Elle stipule que « l’allocation en franchise du code des impôts est supprimée. Toutefois, les personnes physiques qui pouvaient prétendre à cette allocation pendant la campagne 1959-1960 sont maintenues à titre personnel, sans pouvoir le transmettre à d’autres personnes que leur conjoint survivant. »
C’est clairement programmer l’extinction des bouilleurs de cru à terme. Dans les fermes où cohabitent plusieurs générations, on va pendant plusieurs décennies continuer de distiller de l’eau de vie « à l’œil » en faisant valoir le privilège détenu par le grand-père. Cette « clause du grand-père » se sera finalement étalée sur près de 70 ans, jalonnés d’âpres joutes parlementaires sur un sujet pourtant relativement mineur.
Serait-ce encore le cas de nos jours ?...

Vos réactions à cet article
BONHOURE (05-12-2019 17:52:25)
Quelles que soient les mesures de rétorsion envisagées, l'alcoolisme ne reculera jamais. Il est trop ancré dans nos traditions. C"est une utopie qui coûte cher.
Danielle (05-12-2019 10:56:44)
Ma famille paysanne n'a pas pu profiter de la « clause » du grand père, qui aurait permis à mon oncle de distiller « à l'œil » jusqu'à sa mort en 2007, puisque ma grand mère, morte trop tard ( en 1962) n'a pas pu lui transmettre ce « privilège »
Je vous signale aussi que cette « clause du grand père » a été utilisée aussi aux Etats Unis dans un autre sens: pour limiter le droit de vote des noirs dans certains états du sud.
D.B
PEIRANI (02-12-2019 19:11:12)
Nous n'avons pas compris la même chose. La clause du grand grand-père évoquée dans le cas de la retraite porte sur le recul de la date de prise d'effet et non sur le changement de régime. Que je sache, le régime de répartition se caractérise par le paiement des retraités par les actifs. Rien de changé dans le futur système. Pour le reste, la procrastination est comparable. Par ailleurs j'ai trouvé cet article fort intéressant.
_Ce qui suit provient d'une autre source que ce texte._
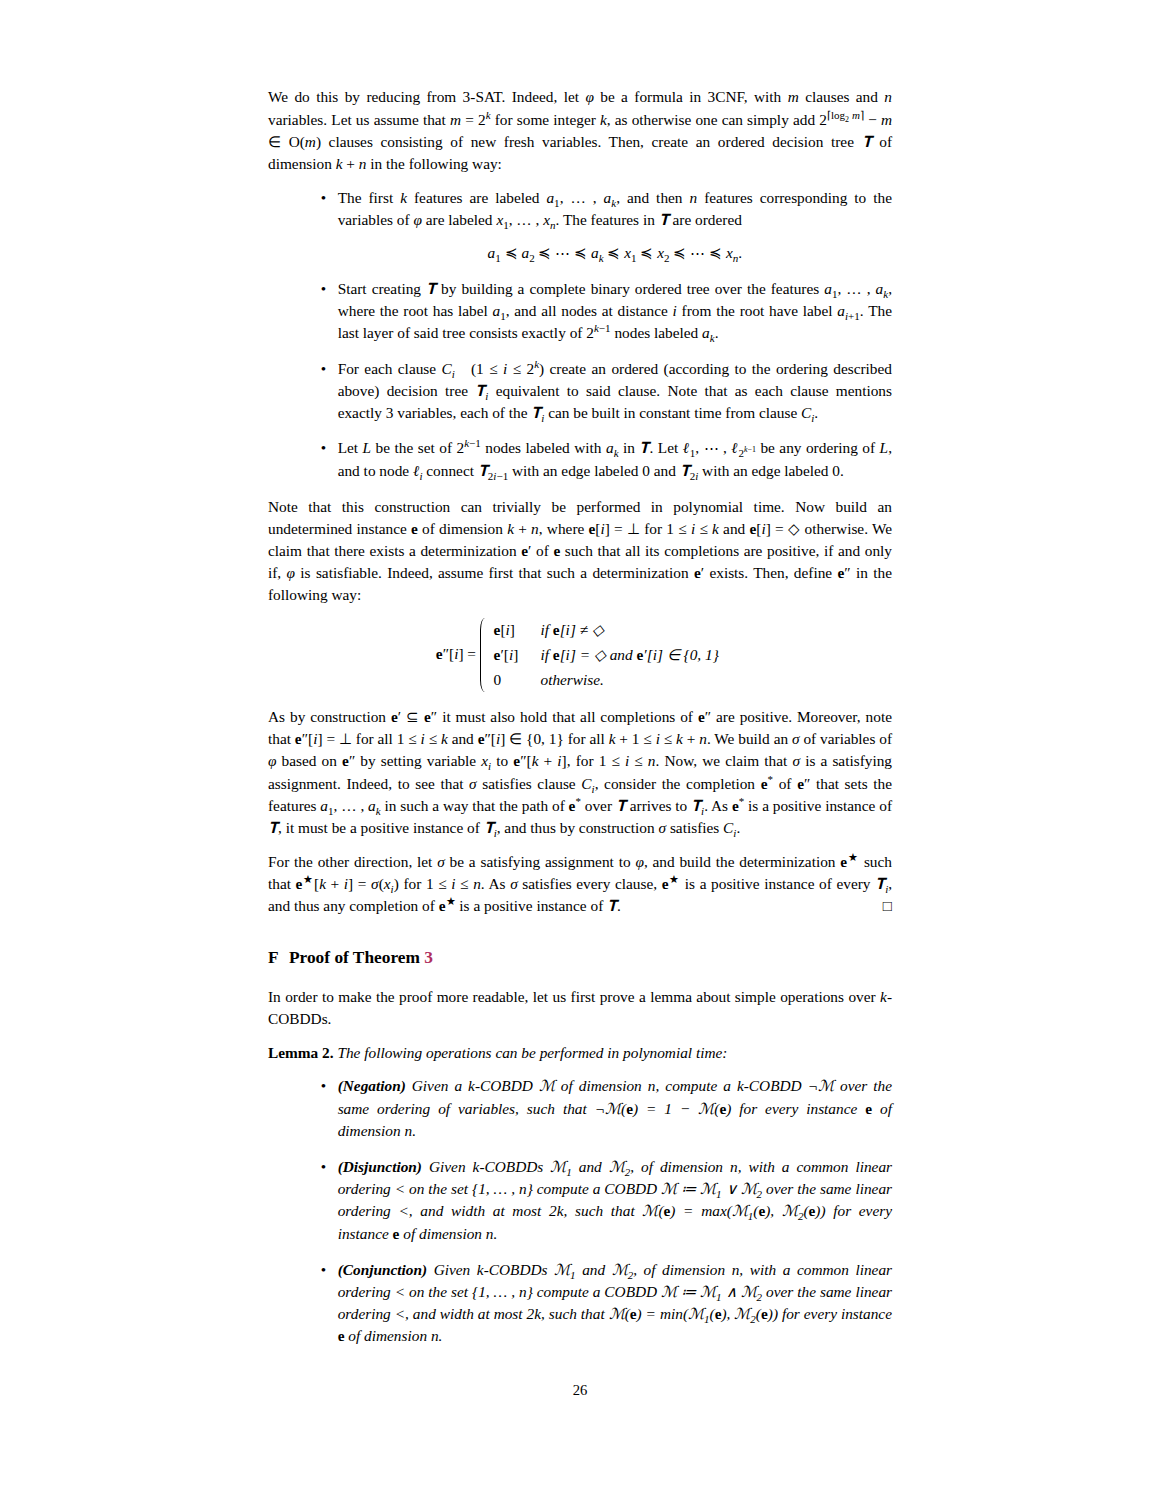We do this by reducing from 3-SAT. Indeed, let φ be a formula in 3CNF, with m clauses and n variables. Let us assume that m = 2k for some integer k, as otherwise one can simply add 2⌈log2 m⌉ − m ∈ O(m) clauses consisting of new fresh variables. Then, create an ordered decision tree 𝐓 of dimension k + n in the following way:
The first k features are labeled a1, … , ak, and then n features corresponding to the variables of φ are labeled x1, … , xn. The features in 𝐓 are ordered
a1 ≼ a2 ≼ ⋯ ≼ ak ≼ x1 ≼ x2 ≼ ⋯ ≼ xn.
Start creating 𝐓 by building a complete binary ordered tree over the features a1, … , ak, where the root has label a1, and all nodes at distance i from the root have label ai+1. The last layer of said tree consists exactly of 2k−1 nodes labeled ak.
For each clause Ci (1 ≤ i ≤ 2k) create an ordered (according to the ordering described above) decision tree 𝐓i equivalent to said clause. Note that as each clause mentions exactly 3 variables, each of the 𝐓i can be built in constant time from clause Ci.
Let L be the set of 2k−1 nodes labeled with ak in 𝐓. Let ℓ1, ⋯ , ℓ2k−1 be any ordering of L, and to node ℓi connect 𝐓2i−1 with an edge labeled 0 and 𝐓2i with an edge labeled 0.
Note that this construction can trivially be performed in polynomial time. Now build an undetermined instance e of dimension k + n, where e[i] = ⊥ for 1 ≤ i ≤ k and e[i] = ◇ otherwise. We claim that there exists a determinization e′ of e such that all its completions are positive, if and only if, φ is satisfiable. Indeed, assume first that such a determinization e′ exists. Then, define e″ in the following way:
e″[i] =
| e [ i ] | if e [ i ] ≠ ◇ |
| e ′[ i ] | if e [ i ] = ◇ and e ′[ i ] ∈ {0, 1} |
| 0 | otherwise. |
As by construction e′ ⊆ e″ it must also hold that all completions of e″ are positive. Moreover, note that e″[i] = ⊥ for all 1 ≤ i ≤ k and e″[i] ∈ {0, 1} for all k + 1 ≤ i ≤ k + n. We build an σ of variables of φ based on e″ by setting variable xi to e″[k + i], for 1 ≤ i ≤ n. Now, we claim that σ is a satisfying assignment. Indeed, to see that σ satisfies clause Ci, consider the completion e* of e″ that sets the features a1, … , ak in such a way that the path of e* over 𝐓 arrives to 𝐓i. As e* is a positive instance of 𝐓, it must be a positive instance of 𝐓i, and thus by construction σ satisfies Ci.
For the other direction, let σ be a satisfying assignment to φ, and build the determinization e★ such that e★[k + i] = σ(xi) for 1 ≤ i ≤ n. As σ satisfies every clause, e★ is a positive instance of every 𝐓i, and thus any completion of e★ is a positive instance of 𝐓. □
FProof of Theorem 3
In order to make the proof more readable, let us first prove a lemma about simple operations over k-COBDDs.
Lemma 2. The following operations can be performed in polynomial time:
(Negation) Given a k-COBDD ℳ of dimension n, compute a k-COBDD ¬ℳ over the same ordering of variables, such that ¬ℳ(e) = 1 − ℳ(e) for every instance e of dimension n.
(Disjunction) Given k-COBDDs ℳ1 and ℳ2, of dimension n, with a common linear ordering < on the set {1, … , n} compute a COBDD ℳ ≔ ℳ1 ∨ ℳ2 over the same linear ordering <, and width at most 2k, such that ℳ(e) = max(ℳ1(e), ℳ2(e)) for every instance e of dimension n.
(Conjunction) Given k-COBDDs ℳ1 and ℳ2, of dimension n, with a common linear ordering < on the set {1, … , n} compute a COBDD ℳ ≔ ℳ1 ∧ ℳ2 over the same linear ordering <, and width at most 2k, such that ℳ(e) = min(ℳ1(e), ℳ2(e)) for every instance e of dimension n.
26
Elsa48 (02-12-2019 08:49:13)
Voilà comment l’État tue une tradition sous prétexte de la lutte contre l'alcoolisme, et en fait pour récupérer des taxes... Résultat: on s'arsouille maintenant au whisky écossais importé.
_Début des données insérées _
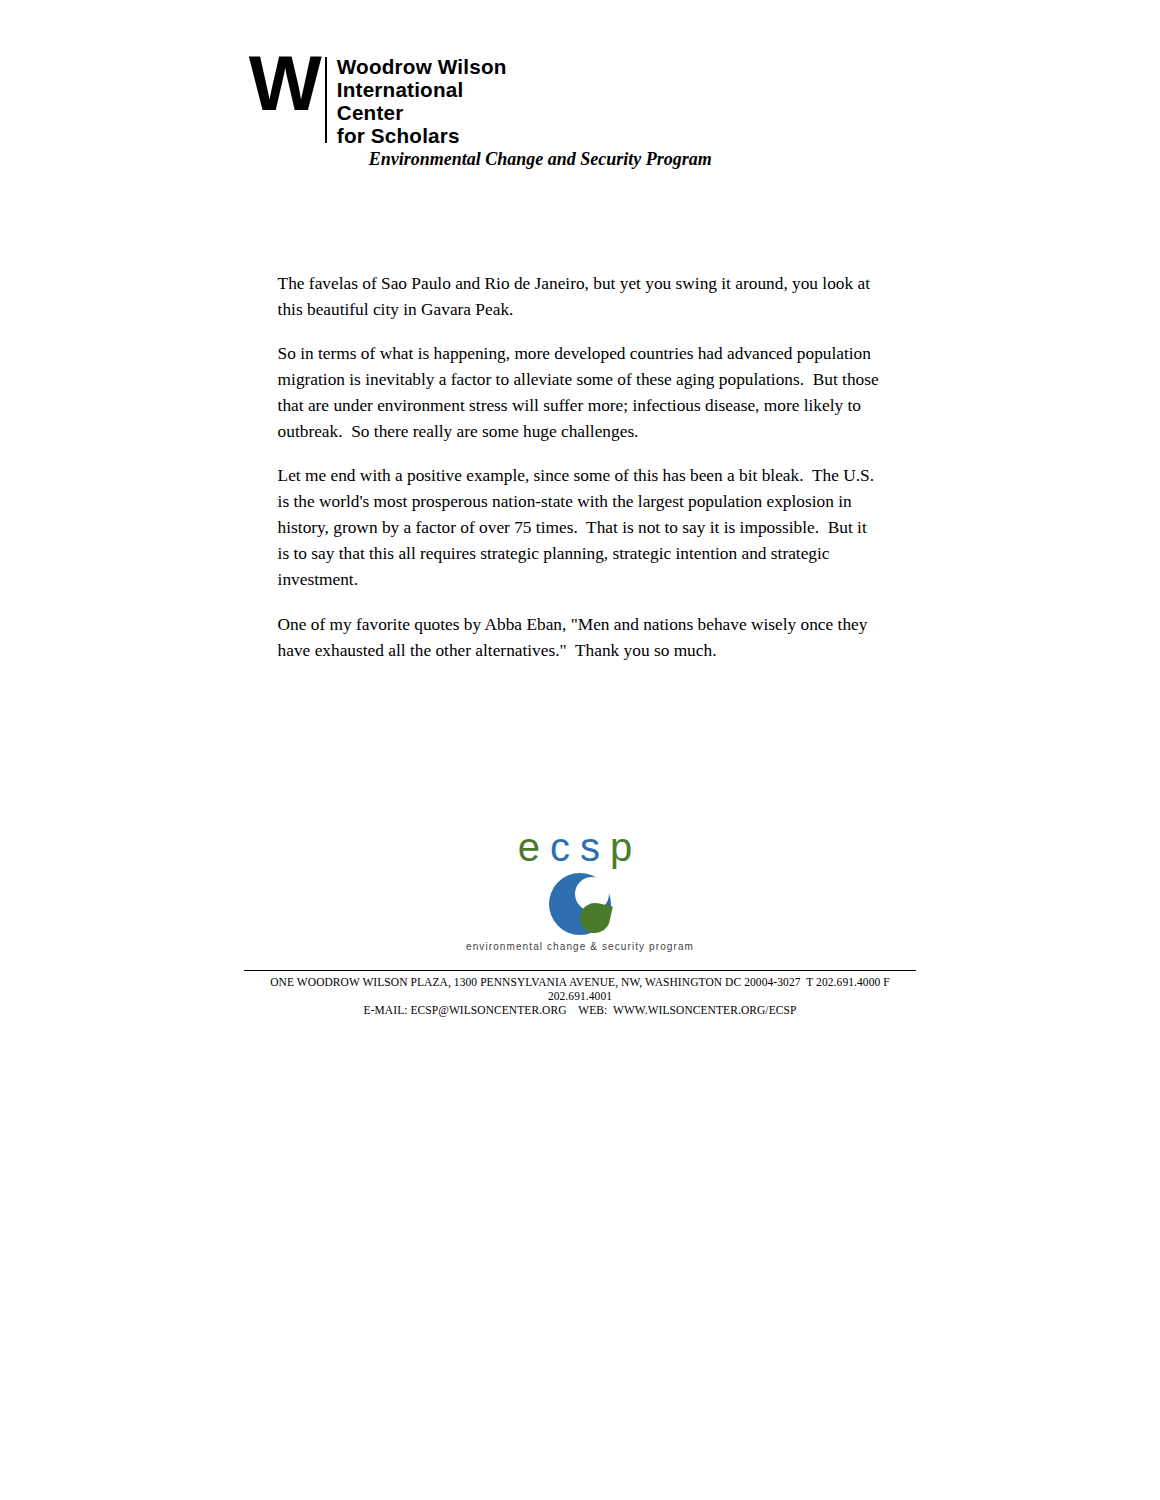W
Woodrow Wilson
International
Center
for Scholars
Environmental Change and Security Program
The favelas of Sao Paulo and Rio de Janeiro, but yet you swing it around, you look at this beautiful city in Gavara Peak.
So in terms of what is happening, more developed countries had advanced population migration is inevitably a factor to alleviate some of these aging populations. But those that are under environment stress will suffer more; infectious disease, more likely to outbreak. So there really are some huge challenges.
Let me end with a positive example, since some of this has been a bit bleak. The U.S. is the world's most prosperous nation-state with the largest population explosion in history, grown by a factor of over 75 times. That is not to say it is impossible. But it is to say that this all requires strategic planning, strategic intention and strategic investment.
One of my favorite quotes by Abba Eban, "Men and nations behave wisely once they have exhausted all the other alternatives." Thank you so much.
ecsp
environmental change & security program
ONE WOODROW WILSON PLAZA, 1300 PENNSYLVANIA AVENUE, NW, WASHINGTON DC 20004-3027 T 202.691.4000 F 202.691.4001
E-MAIL: ECSP@WILSONCENTER.ORG WEB: WWW.WILSONCENTER.ORG/ECSP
Jean Paul MAÏS (01-12-2019 11:20:03)
La retraite par répartition est un acquis social (un droit, pas un privilège), que l' on doit au CNR, tandis que distiller des jus de fruits pour fabriquer de l' alcool détaxé était un privilège. Développer -trop longuement- la "clause du grand-père" des bouilleurs de crû pour l' extrapoler à une probable remise en cause de la retraite par répartition, est pour le moins … osé !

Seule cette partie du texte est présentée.